Venceram. Fui na cozinha, peguei a vassoura e entrei em total silêncio no quarto dos guris. Quando consegui abrir a janela, palmas e gritaria me saudaram. E eu com o dedo na boca pedia silêncio. Em vão. Tiravam até fotos do início da operação de resgate.
Coloquei o cabo da vassoura dentro do sapatinho. Tinha que ser com cuidado, porque poderia cair no toldo do bar, instalado numa loja no térreo do prédio. Enfiei bem o cabo da vassoura e atirei. Operação bem-sucedida. Mais palmas, assovios e gritos. Mais fotos.
Não demorou 15 minutos e me vi livre da gurizada.
E pude dormir. Não sonhei com o sapatinho da Cinderela.
Anos antes, ao chegar em casa, vi um monte de gente na frente do meu prédio. Me juntei a eles. Era uma história inacreditável.
A minha vizinha criava um gato no apartamento. Deve ter dado uma loucura no bichano e ele pulou. Como para se matar ou arriscar a liberdade. Só que caiu no toldo do bar e dali não arriscou mais sair.

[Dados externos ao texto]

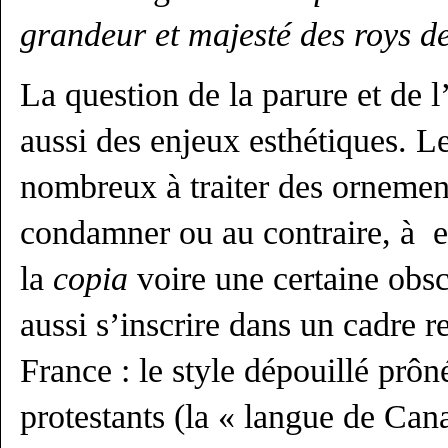
grandeur et majesté des roys d
La question de la parure et de
aussi des enjeux esthétiques. Le
nombreux à traiter des ornement
condamner ou au contraire, à 
la
copia
voire une certaine obsc
aussi s’inscrire dans un cadre 
France : le style dépouillé prôn
protestants (la « langue de Ca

Muitas sugestões. Um propôs buscar em casa uma escada. Outro disse que chamaria os bombeiros. Várias alternativas, todos falando ao mesmo tempo.
Aí alguém fala mais alto.
– Olha ali, a salvação do gato!
Era de não acreditar. Dois sujeitos e uma mulher vinham com pernas-de-pau, fantasiados, pela mesma calçada.
Um deles se aproximou do toldo e chamou o bichano. Ele foi em direção a suas mãos, meio assustado. Alcançou-o para a dona, que ria e chorava.
Aplausos para o herói.

(Publicado no livro A REVOLUÇÃO DA MINHA JANELA, de 2008)

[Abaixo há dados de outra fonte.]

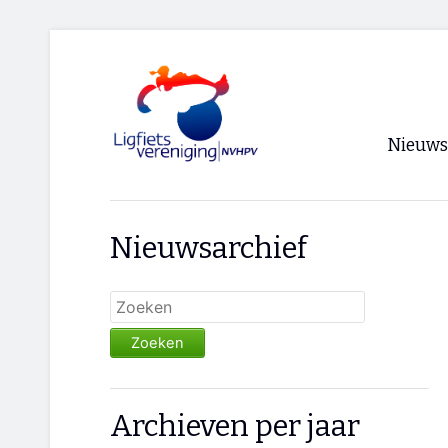
Nieuws
Voorpagi
Nieuwsarchief
Archief
RSS
Zoeken
Archieven per jaar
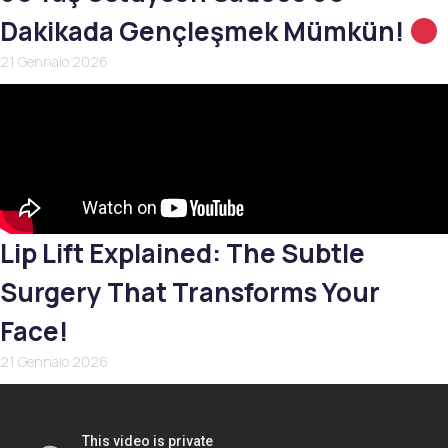
Dakikada Gençleşmek Mümkün!
21 Gennaio 2026
Lip Lift Explained: The Subtle
Surgery That Transforms Your
Face!
21 Gennaio 2026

Um comentário em “Quarta, 26 de março de 2014”

  1. Bah! Tu é feliz e não sabe…moro a algumas quadras dos inferninhos do Centro e era tiroteio e um movimento de putas, traficantes e afins em plena madrugada que não devia nada ao movimento de horário comercial (normal). Isso até o mês passado, daí ouve uma calmaria porque fecharam os antros (por causa das eleições? Não sabia que valia a pena cortejar os eleitores que moram no Centro, deve ser um contingente razoável então!), mas na última semana já comecei a ouvir uns burburinhos pós-meia-noite vindo da rua que parece sugerir que vai (re)começar tudo de novo…claro que não nasci ontem e sei que vão molhar as mãos das 'otoridades' e por isso o oferecimento de vaginas e drogas deve voltar em breve a todo vapor. Mas, achava que ao menos iriam segurar a calmaria até a Copa passar. Meses atrás, a coluna do Zini não noticiava que o ex-prédio da CRT seria até o QG da organização local da Copa?!